— Book review by Jens Kruse —

Why would anyone want to read a book with a title suggesting that it is about a celebrity-seeking stunt artist, that it tells a story too frivolous for our serious times? And yet, in this review, I will urge you to read Ben Montgomery’s The Man Who Walked Backward. An American Dreamer’s Search for Meaning in the Great Depression (New York: Little, Brown Spark, 2018).

Why should you read it? Well, let’s start with the author: Ben Montgomery is the story teller who, in 2014, gave us Grandma Gatewood’s Walk, the inspiring story of the 67 years old grandmother who thru-hiked the Appalachian Trail from Georgia to Maine.(1) But the second, and maybe even more important reason, is contained in the subtitle of The Man…: An American Dreamer’s Search for Meaning in the Great Depression.

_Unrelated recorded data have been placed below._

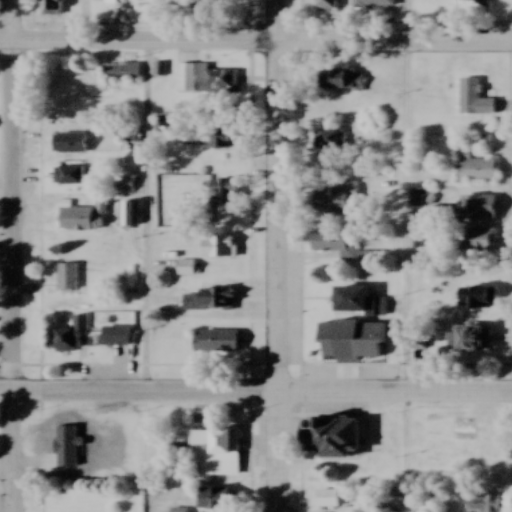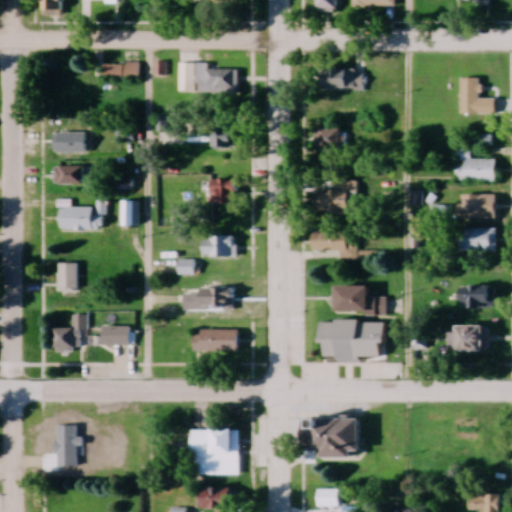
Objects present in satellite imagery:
building: (476, 3)
building: (375, 4)
building: (328, 7)
building: (53, 8)
road: (256, 43)
building: (122, 74)
building: (208, 83)
building: (343, 84)
building: (127, 136)
building: (229, 137)
building: (73, 145)
building: (477, 171)
building: (71, 176)
building: (227, 193)
building: (342, 205)
building: (480, 208)
building: (80, 221)
building: (480, 242)
building: (338, 245)
building: (219, 248)
road: (406, 255)
road: (13, 256)
road: (283, 256)
road: (149, 277)
building: (69, 278)
building: (479, 298)
building: (210, 302)
building: (359, 302)
building: (71, 337)
building: (119, 337)
building: (474, 339)
building: (356, 341)
building: (221, 343)
road: (256, 393)
building: (339, 439)
building: (216, 454)
building: (216, 500)
building: (486, 503)
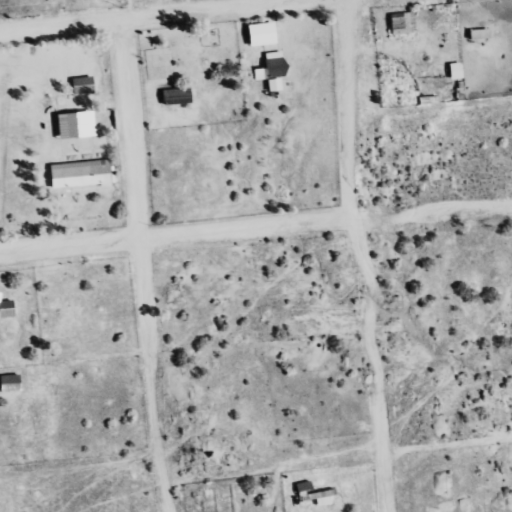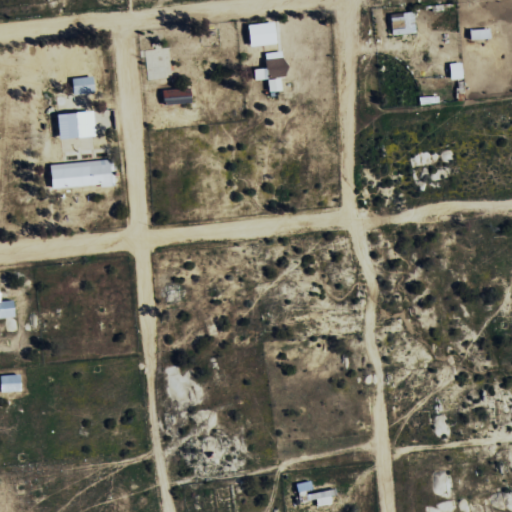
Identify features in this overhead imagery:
road: (146, 15)
building: (400, 23)
building: (257, 33)
building: (268, 70)
building: (452, 70)
building: (79, 85)
building: (173, 96)
building: (77, 174)
road: (255, 226)
road: (362, 254)
road: (138, 265)
building: (5, 309)
road: (448, 444)
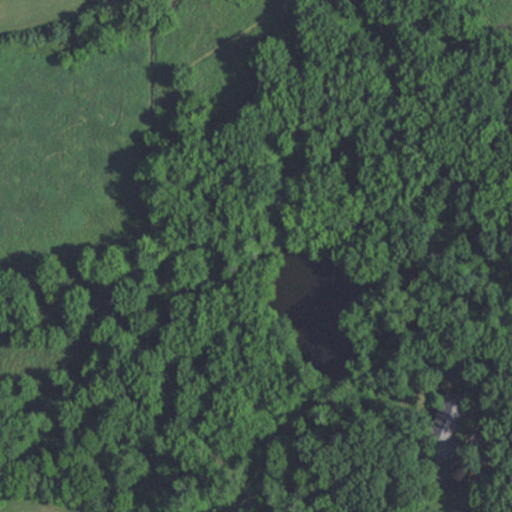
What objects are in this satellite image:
building: (452, 444)
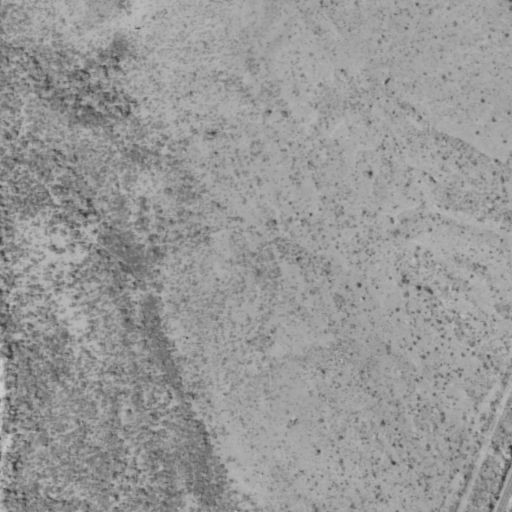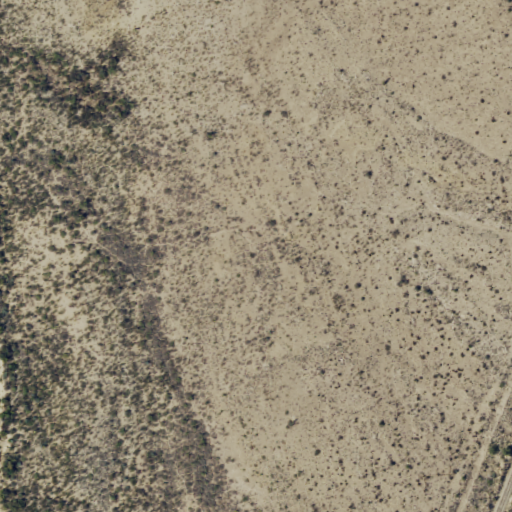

Plennie Wingo’s story unfolds against the backdrop of the Great depression, its antecedents and its consequences. It is a walk, backward, through the history of North America and the U.S.A. And once Plennie gets to Germany, from where he walks through Europe to Turkey, it becomes a glimpse of that country’s historical moment as well.

As the post-World-War-I boom gives way to the crash and the great depression, Wingo loses his restaurant and watches as the “public appetite for all things trivial could not be quenched” (29). Sure, Lindbergh earned his fame by doing something heroic, but others garnered their episodes of fame by sitting on poles or by pushing a peanut to the top of Pike’s Peak with their nose. So why shouldn’t he, Plennie Wingo, find fame and fortune by walking backwards around the world?

And so he walked, backwards, from Ft. Worth to Boston, where on the S.S. Seattle Spirit he worked his way across the Atlantic to Hamburg, Germany. From there he walked to Berlin and on to Istanbul, Turkey. There he was imprisoned and finally persuaded by the American ambassador that to go further would cost him his life. So he took a ship back to New York, caught a ride to Los Angeles, and from there walked backward to Ft. Worth, completing a sort of circle.

On his journey, he meets friendly and hospitable people and others who are suspicious or try to take advantage of him. Everywhere, though, he observes his surroundings and listens to stories. And so, as Montgomery makes us walk with him, we learn about racial violence and lynchings; the killing and removal of the Plains Indians and the decimation to near extinction of the buffalo herds that sustained them; about rapacious farming and the dust storms that followed; about reckless mining and environmental degradation; about bank failures and bank robbers; about Prohibition and crime syndicates; and so much more.

When Wingo reaches New York we hear: “He had left the dust storms in Texas and Oklahoma, backed past barren fields and stalled tractors in Missouri, Illinois, and Indiana, past shuttered factories and mines in Ohio, West Virginia and Pennsylvania, and hungry men and women along the way. (…) But nowhere was the collapse as obvious as in New York” (176-176).

He gets to Germany in early 1932 and, after spending some time in Hamburg, he walks, “rückwärts,” to Berlin. There, the economic situation is worse than in the United States, and the political situation is ominous: “Democracy hung in the balance” (205). There he learns about the swift rise of a charismatic party chief:

“He was a chauvinist. He was a fascist. He was a nationalist. People loved him. Those who didn’t were scared of those who did. Those who did came by the thousands to see him (…) The establishment treated him like a joke at first, an outlier and extremist, until their laughter was stifled by the sheer number of people who believed what he said. (…) He promised an assortment of government reforms, but chief among them, at the top of his list, was the jingoistic and immeasurable vow that he would make Germany great again” (204-205).

Plennie Wingo never made a fortune with his backward walk, but he did achieve a modicum of fame. In 1976, 45 years after his walk, he appeared on the Johnny Carson Show to promote his intention to walk, at the age of 81, backward from San Francisco to Santa Monica. He died, pretty much penniless, in 1993, aged 98.

The book is: Ben Montgomery. The Man Who Walked Backward. An American Dreamer’s Search for Meaning in the Great Depression (New York: Little, Brown Spark, 2018).

It is available at the Orcas Library and at Darvill’s bookstore.